Pianist Boris Giltburgs vingers kriebelen als hij er een ziet, net als die van de Belgische Marie François. In veertig jaar tijd kreeg Paolo Fazioli zijn handgemaakte piano’s op de internationale podia.

Op enkele minuten van het centrum van Sacile, een slordige zestig kilometer van Venetië, verdringen muziekliefhebbers zich in concertzaal Fazioli. Het is 10 maart, en ze zijn niet alleen gekomen voor de jonge Belgische pianiste Marie François en haar Canadese collega Tony Yike Yang, maar ook voor Paolo Fazioli. Achtenzeventig jaar is hij. Veertig jaar geleden richtte hij vanuit het niets een fabriek op die vandaag niet moet onderdoen voor Steinway, waarvan de piano’s al meer dan zeventig jaar dé referentie zijn in concertzalen.
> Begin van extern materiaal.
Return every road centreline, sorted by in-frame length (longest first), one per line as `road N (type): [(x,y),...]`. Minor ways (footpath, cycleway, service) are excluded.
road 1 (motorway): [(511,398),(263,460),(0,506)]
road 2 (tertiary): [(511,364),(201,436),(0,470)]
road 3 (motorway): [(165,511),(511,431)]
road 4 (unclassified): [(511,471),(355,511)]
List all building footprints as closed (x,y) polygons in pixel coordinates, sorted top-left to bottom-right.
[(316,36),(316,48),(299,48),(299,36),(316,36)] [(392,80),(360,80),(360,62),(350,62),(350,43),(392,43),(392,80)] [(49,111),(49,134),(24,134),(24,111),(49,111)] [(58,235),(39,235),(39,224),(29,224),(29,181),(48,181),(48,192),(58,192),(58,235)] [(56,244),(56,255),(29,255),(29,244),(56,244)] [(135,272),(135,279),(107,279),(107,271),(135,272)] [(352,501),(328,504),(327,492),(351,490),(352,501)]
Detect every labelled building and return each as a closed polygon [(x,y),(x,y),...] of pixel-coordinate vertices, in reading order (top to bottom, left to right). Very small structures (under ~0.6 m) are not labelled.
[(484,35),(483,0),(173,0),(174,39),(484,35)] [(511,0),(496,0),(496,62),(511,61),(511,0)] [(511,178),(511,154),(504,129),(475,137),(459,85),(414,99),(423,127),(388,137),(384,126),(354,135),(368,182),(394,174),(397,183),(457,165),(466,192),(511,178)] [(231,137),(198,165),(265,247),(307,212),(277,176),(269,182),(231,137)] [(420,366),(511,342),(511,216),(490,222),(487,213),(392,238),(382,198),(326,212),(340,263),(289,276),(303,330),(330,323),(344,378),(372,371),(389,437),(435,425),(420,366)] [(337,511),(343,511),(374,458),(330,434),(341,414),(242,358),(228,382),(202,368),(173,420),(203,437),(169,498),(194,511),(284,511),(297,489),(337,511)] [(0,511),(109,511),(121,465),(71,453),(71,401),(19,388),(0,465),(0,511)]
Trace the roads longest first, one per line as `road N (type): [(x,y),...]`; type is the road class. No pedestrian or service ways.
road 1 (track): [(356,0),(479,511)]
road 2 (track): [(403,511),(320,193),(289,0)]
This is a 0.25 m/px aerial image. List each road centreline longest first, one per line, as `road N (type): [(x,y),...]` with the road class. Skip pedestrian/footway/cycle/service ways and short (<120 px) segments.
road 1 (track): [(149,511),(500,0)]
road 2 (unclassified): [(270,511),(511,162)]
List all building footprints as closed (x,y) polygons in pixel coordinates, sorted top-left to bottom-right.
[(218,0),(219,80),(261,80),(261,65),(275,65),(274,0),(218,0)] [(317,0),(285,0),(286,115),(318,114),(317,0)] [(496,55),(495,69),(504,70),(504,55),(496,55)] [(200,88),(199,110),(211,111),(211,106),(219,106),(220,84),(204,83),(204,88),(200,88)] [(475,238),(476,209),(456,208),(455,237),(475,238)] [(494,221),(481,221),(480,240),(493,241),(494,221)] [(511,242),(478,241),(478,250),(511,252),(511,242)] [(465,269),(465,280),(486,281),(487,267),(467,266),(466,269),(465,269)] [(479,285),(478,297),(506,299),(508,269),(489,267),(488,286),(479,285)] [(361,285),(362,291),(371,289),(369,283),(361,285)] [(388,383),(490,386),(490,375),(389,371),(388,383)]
Op het podium van het kleine auditorium, naast de fabriek, staan twee piano’s met de rug tegen elkaar. Het exemplaar dat François bespeelt, heeft een imposant gouden frame dat vol staat met handtekeningen. De eerste werd in 2005 gezet en is van Aldo Ciccolini, die de piano meteen een bijnaam gaf: ‘Mago Marlino’, Merlijn de Tovenaar. Omdat de piano alles wat de beroemde Italiaanse pianist uit zijn magische handen liet komen, in een perfecte klank kon vertalen.

Advertentie

Het was trouwens Ciccolini die als eerste in Fazioli geloofde, toen de kleine onderneming nog door velen werd afgedaan als een waanzinnig initiatief. In het begin van de jaren 80 kwam hij er vaak langs om de werkplaats van Paolo te bezoeken, toen nog in de fabriek van diens vader, die kantoormeubilair maakte. En natuurlijk was het Ciccolini die de allereerste piano van Fazioli bespeelde op het podium van de Milanese La Scala.

Die piano, de ‘N°1’, bestaat trouwens nog altijd. Ze staat naast een gloednieuw concertmodel in de stem­kamer, achter het podium, en is makkelijk herkenbaar aan het messing rond de pedalen en de basis van de drie poten, maar ook aan de zeven schreefloze letters die de naam van het Italiaanse merk vormen. En niet het minst aan de prachtige, populierenhouten fries aan de binnenkant van het instrument. ‘Daar was het dat ik Paolo Fazioli voor het eerst ontmoette’, vertelt François.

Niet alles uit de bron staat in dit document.